State v. Taylor

Ohio Court of Appeals
State v. Taylor, 2013 Ohio 1587 (2013)
Welbaum

State v. Taylor

Opinion

[Cite as State v. Taylor,

2013-Ohio-1587

.]

IN THE COURT OF APPEALS OF OHIO SECOND APPELLATE DISTRICT MONTGOMERY COUNTY

STATE OF OHIO

Plaintiff-Appellee

v.

TIFFANY TAYLOR

Defendant-Appellant

Appellate Case No. 25146

Trial Court Case No. 2011-CR-2377

(Criminal Appeal from (Common Pleas Court) ...........

OPINION

Rendered on the 19th day of April, 2013.

...........

MATHIAS H. HECK, JR., by ANDREW T. FRENCH, Atty. Reg. #0069384, Assistant Prosecuting Attorney, Montgomery County Prosecutor’s Office, Appellate Division, Montgomery County Courts Building, P.O. Box 972, 301 West Third Street, Dayton, Ohio 45422 Attorney for Plaintiff-Appellee

MARSHALL G. LACHMAN, Atty. Reg. No. 0076791, 75 North Pioneer Blvd., Springboro, Ohio 45066 Attorney for Defendant-Appellant 2

.............

WELBAUM, J.

- [DATASET RECORDS]:

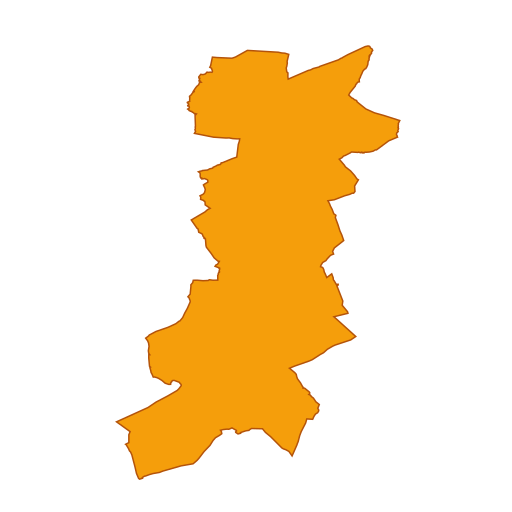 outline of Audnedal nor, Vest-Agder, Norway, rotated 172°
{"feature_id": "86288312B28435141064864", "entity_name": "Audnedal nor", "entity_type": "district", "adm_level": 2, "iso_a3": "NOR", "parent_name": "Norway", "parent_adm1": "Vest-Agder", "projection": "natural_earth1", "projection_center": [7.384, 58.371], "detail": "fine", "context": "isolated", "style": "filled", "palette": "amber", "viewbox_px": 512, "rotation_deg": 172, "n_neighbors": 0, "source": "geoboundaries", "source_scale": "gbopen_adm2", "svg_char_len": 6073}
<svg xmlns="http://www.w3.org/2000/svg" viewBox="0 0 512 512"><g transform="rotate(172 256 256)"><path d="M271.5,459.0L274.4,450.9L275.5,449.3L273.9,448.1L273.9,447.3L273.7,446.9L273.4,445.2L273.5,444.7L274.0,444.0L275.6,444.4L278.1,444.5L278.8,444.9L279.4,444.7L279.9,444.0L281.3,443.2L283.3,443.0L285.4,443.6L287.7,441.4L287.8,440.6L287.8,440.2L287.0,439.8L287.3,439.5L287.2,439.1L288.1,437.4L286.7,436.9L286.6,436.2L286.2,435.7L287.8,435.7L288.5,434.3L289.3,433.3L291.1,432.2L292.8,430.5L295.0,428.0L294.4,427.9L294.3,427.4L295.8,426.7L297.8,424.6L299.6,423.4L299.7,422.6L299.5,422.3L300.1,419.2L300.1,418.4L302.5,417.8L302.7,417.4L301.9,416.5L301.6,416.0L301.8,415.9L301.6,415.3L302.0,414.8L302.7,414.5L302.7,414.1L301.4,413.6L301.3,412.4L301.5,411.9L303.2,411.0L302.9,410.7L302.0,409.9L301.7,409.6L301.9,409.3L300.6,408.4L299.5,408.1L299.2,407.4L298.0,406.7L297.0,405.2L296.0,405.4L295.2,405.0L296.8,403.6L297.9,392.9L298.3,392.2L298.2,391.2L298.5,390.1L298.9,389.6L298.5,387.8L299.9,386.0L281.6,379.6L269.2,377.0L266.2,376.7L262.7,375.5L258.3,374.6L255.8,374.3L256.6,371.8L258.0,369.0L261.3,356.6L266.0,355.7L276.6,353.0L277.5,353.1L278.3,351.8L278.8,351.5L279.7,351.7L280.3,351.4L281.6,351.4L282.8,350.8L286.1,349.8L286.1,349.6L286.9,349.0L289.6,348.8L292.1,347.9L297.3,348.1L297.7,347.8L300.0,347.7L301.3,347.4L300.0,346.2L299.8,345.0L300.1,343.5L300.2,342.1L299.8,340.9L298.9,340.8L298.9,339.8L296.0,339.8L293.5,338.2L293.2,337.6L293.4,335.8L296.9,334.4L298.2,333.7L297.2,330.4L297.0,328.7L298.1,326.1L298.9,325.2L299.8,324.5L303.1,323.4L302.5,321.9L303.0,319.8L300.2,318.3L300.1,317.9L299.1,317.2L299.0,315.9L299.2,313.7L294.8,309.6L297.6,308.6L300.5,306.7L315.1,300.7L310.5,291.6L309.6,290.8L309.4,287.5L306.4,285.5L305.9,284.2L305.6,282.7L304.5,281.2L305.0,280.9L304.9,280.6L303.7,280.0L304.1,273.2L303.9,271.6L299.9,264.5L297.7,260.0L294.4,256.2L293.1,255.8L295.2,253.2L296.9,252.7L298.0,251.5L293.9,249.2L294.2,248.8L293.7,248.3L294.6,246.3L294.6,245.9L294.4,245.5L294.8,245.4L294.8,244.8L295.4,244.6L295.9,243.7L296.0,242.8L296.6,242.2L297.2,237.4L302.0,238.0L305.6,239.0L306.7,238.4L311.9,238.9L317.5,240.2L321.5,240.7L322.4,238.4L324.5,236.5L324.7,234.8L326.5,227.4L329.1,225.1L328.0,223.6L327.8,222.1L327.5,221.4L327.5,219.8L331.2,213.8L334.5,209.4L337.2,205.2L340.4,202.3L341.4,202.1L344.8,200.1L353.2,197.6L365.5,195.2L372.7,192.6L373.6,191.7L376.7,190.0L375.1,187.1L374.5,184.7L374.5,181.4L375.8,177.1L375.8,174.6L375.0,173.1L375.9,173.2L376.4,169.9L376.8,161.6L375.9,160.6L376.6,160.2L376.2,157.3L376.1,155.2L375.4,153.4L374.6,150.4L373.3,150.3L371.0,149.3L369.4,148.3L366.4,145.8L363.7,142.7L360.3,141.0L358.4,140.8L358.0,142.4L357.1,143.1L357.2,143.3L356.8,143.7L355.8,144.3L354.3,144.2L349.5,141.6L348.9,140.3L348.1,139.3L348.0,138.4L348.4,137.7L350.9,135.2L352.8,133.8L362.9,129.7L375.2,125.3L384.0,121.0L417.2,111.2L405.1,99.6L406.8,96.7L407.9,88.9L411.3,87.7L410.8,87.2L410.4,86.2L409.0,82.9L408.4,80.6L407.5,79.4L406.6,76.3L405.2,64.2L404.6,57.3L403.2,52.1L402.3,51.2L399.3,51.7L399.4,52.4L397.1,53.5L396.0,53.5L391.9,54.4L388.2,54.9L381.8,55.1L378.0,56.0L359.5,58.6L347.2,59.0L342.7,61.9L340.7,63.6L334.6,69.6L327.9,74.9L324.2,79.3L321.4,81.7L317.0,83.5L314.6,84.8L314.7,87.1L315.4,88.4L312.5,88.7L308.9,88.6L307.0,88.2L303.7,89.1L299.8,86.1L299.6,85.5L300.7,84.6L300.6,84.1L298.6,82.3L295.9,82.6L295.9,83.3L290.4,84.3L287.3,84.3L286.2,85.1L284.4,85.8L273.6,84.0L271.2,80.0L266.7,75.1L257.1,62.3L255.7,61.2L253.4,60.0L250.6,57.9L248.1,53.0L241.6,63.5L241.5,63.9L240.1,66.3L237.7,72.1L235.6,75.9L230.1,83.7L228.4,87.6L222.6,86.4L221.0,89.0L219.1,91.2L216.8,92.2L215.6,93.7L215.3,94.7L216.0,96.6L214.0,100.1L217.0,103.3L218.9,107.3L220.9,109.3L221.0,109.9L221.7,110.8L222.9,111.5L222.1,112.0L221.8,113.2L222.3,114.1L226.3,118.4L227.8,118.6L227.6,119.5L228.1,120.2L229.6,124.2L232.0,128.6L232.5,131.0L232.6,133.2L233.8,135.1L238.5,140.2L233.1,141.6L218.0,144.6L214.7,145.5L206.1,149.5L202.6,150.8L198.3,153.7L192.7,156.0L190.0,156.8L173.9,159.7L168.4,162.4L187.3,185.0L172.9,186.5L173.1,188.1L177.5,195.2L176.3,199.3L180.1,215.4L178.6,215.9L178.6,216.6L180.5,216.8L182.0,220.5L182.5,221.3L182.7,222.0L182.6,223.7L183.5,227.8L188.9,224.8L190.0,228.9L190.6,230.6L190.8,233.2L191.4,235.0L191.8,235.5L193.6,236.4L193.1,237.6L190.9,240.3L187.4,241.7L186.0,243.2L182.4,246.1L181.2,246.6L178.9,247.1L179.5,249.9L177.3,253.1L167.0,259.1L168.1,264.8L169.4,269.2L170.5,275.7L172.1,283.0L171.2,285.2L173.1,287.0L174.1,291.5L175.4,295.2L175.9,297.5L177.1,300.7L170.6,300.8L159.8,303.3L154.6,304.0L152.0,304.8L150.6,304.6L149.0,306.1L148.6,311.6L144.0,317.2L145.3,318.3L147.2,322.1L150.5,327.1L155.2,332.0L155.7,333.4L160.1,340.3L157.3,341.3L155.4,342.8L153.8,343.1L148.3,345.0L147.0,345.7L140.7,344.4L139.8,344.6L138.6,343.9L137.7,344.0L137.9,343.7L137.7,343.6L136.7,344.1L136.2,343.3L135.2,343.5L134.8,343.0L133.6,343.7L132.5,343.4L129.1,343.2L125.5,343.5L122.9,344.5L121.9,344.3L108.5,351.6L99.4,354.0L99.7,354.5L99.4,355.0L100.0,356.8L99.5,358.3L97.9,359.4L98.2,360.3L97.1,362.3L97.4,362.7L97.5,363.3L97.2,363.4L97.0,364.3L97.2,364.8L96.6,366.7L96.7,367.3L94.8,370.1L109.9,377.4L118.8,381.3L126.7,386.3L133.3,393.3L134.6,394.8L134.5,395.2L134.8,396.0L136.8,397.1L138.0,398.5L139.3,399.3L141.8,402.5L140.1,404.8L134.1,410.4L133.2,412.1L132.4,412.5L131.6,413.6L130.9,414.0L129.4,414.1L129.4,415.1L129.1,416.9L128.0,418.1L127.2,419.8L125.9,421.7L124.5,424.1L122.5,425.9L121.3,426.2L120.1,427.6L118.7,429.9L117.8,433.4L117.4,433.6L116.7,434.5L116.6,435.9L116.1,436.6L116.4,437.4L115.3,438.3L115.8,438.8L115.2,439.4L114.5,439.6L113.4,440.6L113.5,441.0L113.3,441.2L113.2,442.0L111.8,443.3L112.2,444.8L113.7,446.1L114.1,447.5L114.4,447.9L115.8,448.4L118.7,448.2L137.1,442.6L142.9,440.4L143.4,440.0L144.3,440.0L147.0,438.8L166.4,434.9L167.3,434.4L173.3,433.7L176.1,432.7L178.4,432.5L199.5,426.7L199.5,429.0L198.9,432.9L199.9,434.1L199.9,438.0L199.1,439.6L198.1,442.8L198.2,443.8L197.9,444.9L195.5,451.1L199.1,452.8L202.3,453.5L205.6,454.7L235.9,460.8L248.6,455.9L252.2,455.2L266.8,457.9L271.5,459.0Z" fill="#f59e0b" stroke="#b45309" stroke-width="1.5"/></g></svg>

* * *

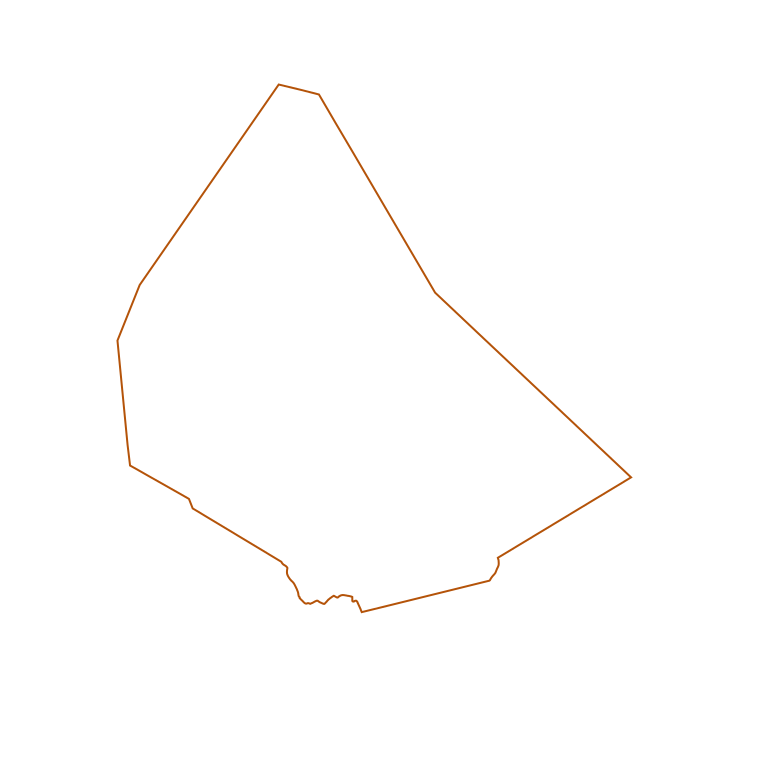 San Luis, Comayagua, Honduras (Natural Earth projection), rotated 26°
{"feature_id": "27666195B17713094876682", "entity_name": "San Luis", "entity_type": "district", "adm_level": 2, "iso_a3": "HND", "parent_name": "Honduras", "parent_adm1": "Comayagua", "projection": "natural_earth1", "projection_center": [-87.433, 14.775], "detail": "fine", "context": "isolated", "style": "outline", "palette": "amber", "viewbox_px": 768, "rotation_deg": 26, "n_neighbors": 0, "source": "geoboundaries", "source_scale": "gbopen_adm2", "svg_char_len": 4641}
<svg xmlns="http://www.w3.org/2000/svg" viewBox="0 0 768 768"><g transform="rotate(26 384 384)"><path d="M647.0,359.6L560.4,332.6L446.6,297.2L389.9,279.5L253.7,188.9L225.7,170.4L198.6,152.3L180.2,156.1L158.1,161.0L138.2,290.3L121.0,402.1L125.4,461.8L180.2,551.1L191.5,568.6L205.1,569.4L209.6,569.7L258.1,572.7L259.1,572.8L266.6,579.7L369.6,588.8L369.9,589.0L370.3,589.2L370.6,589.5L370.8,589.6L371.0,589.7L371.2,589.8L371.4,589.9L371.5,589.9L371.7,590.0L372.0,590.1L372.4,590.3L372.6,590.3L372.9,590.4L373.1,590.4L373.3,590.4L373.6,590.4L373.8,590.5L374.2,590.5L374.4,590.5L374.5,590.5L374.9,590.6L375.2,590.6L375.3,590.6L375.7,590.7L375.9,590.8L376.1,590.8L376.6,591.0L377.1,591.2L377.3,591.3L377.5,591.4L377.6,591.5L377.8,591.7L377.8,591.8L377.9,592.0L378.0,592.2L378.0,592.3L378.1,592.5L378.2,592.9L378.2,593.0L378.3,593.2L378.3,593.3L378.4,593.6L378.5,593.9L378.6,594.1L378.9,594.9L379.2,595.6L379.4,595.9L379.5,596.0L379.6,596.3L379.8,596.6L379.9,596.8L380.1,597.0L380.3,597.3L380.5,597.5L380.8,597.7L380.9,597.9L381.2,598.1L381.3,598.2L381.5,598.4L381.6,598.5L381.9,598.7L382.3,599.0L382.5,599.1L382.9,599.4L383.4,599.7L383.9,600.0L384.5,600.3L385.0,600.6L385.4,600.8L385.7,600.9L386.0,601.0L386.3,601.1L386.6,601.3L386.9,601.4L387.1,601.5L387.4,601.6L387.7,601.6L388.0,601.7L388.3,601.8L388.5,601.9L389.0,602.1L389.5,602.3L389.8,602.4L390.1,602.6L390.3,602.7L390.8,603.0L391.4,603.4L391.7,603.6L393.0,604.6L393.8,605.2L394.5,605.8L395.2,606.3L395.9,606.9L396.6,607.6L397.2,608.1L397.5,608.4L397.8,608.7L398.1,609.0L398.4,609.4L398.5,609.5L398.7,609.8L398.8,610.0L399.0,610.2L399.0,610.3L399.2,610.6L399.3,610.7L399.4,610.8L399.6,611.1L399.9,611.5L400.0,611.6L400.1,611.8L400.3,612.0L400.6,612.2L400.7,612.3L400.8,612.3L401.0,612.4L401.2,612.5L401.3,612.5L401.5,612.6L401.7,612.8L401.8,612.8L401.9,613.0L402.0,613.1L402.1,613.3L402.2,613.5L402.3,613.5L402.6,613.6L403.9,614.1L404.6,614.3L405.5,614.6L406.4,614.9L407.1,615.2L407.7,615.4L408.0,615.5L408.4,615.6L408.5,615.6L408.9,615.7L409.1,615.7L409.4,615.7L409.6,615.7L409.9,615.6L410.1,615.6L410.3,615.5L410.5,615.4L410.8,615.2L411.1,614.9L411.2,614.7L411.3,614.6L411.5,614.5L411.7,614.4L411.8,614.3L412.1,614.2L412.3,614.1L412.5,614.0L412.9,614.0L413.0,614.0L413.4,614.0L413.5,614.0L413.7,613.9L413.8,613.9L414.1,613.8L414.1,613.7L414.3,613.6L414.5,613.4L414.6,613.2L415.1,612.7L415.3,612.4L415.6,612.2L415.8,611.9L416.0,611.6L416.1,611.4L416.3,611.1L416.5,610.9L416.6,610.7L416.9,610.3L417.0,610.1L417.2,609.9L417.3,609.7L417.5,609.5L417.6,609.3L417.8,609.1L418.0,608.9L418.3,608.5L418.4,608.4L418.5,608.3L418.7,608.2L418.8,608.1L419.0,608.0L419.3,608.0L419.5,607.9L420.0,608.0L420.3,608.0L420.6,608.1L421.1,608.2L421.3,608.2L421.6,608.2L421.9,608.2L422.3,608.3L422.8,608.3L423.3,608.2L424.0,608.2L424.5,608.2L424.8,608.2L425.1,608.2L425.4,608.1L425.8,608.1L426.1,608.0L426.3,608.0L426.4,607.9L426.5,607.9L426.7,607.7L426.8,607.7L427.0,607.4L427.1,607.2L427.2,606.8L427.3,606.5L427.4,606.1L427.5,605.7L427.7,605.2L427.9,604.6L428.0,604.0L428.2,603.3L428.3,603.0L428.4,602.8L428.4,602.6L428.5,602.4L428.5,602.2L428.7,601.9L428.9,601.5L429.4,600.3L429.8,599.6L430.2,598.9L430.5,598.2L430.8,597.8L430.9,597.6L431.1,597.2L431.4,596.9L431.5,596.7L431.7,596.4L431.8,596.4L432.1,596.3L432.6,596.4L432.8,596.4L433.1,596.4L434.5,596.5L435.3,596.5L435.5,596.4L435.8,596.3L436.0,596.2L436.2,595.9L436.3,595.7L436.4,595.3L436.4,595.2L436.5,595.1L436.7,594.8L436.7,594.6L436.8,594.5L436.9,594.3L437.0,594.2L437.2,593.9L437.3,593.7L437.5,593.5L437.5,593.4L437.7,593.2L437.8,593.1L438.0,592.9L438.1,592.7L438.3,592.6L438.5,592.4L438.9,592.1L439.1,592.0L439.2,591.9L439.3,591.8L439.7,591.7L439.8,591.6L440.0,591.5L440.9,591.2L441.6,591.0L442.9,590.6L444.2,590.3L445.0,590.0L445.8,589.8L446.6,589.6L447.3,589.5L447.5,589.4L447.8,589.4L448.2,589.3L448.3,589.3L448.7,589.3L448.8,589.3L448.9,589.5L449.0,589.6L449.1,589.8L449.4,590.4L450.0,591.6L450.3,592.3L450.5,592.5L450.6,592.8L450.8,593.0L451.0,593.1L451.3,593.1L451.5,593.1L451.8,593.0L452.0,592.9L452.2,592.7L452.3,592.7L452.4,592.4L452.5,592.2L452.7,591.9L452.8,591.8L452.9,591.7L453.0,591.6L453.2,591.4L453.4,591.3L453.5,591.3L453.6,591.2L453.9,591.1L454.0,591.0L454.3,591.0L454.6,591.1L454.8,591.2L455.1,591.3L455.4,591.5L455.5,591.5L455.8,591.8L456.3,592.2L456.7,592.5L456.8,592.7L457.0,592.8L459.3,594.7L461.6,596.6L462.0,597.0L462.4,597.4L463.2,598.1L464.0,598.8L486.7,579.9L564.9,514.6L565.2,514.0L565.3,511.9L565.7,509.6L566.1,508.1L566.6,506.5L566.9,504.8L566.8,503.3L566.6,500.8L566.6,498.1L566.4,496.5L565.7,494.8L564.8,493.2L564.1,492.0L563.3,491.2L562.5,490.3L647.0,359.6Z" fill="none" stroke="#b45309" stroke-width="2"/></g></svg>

- [EXERCISES]:
#1 List every person named in the State v. Taylor opinion header.
#2 Summarize the State v. Taylor opinion header in two sentences.
#3 In the State v. Taylor opinion header, what is the trial court case number?

- [SOLUTIONS FOR EACH TASK]:
#1 Tiffany Taylor, Mathias H. Heck, Jr., Andrew T. French, Marshall G. Lachman, and Welbaum, J.

#2 The header introduces an Ohio Court of Appeals opinion from the Second Appellate District, Montgomery County, in State of Ohio v. Tiffany Taylor, Appellate Case No. 25146, a criminal appeal from the Common Pleas Court. The opinion was rendered on April 19, 2013, with Andrew T. French of the Montgomery County Prosecutor's Office appearing for the State and Marshall G. Lachman for Taylor.

#3 2011-CR-2377